Wednesday, Feb. 28, 2007 | 7:04 a.m.

Congratulations to Al Gore on his Oscar award for his documentary "An Inconvenient Truth." It would be good if that award would to some degree unite us to an awareness of global warming and the dangers in that warming, but that is unlikely. A recent poll found that something like 40 percent of the U.S. population doesn't even know what global warming is about. Additionally, many of my conservative acquaintances deny that global warming is occurring, or that it has human sources. They think it's just a political ploy by liberals.

The politics vs. science schism over global warming is matched by a similar and widening gap between religion and science, concerning such issues as evolution and its teaching in public schools, stem cell research and the origins of our ethics, among others. This is shameful.

Science has proved itself the only reliable method for understanding our world and how it works, and the religion or politics that denies that, and that will not at least be informed by science, denies reality. And eventually, it denies a promising economic future for those under its influence. For at least a hundred years, the most successful societies have been those at the forefront of science and related innovation.

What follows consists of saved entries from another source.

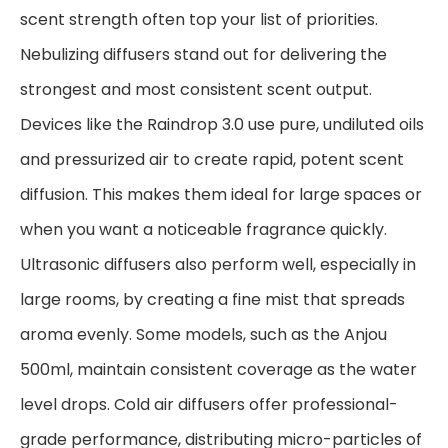
scent strength often top your list of priorities.
Nebulizing diffusers stand out for delivering the
strongest and most consistent scent output.
Devices like the Raindrop 3.0 use pure, undiluted oils
and pressurized air to create rapid, potent scent
diffusion. This makes them ideal for large spaces or
when you want a noticeable fragrance quickly.
Ultrasonic diffusers also perform well, especially in
large rooms, by creating a fine mist that spreads
aroma evenly. Some models, such as the Anjou
500ml, maintain consistent coverage as the water
level drops. Cold air diffusers offer professional-
grade performance, distributing micro-particles of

I was a boy when Sputnik was launched. That was a focal point that concentrated our interests in science, although earlier agricultural and health advances had most people - people of all religions and politics - believing that the future of mankind lay with science. I believe that still, and can only wonder at those who deny it, or politicize it, or pervert it in accordance with some doctrine and who, by their confusion, obstruct our progress in it.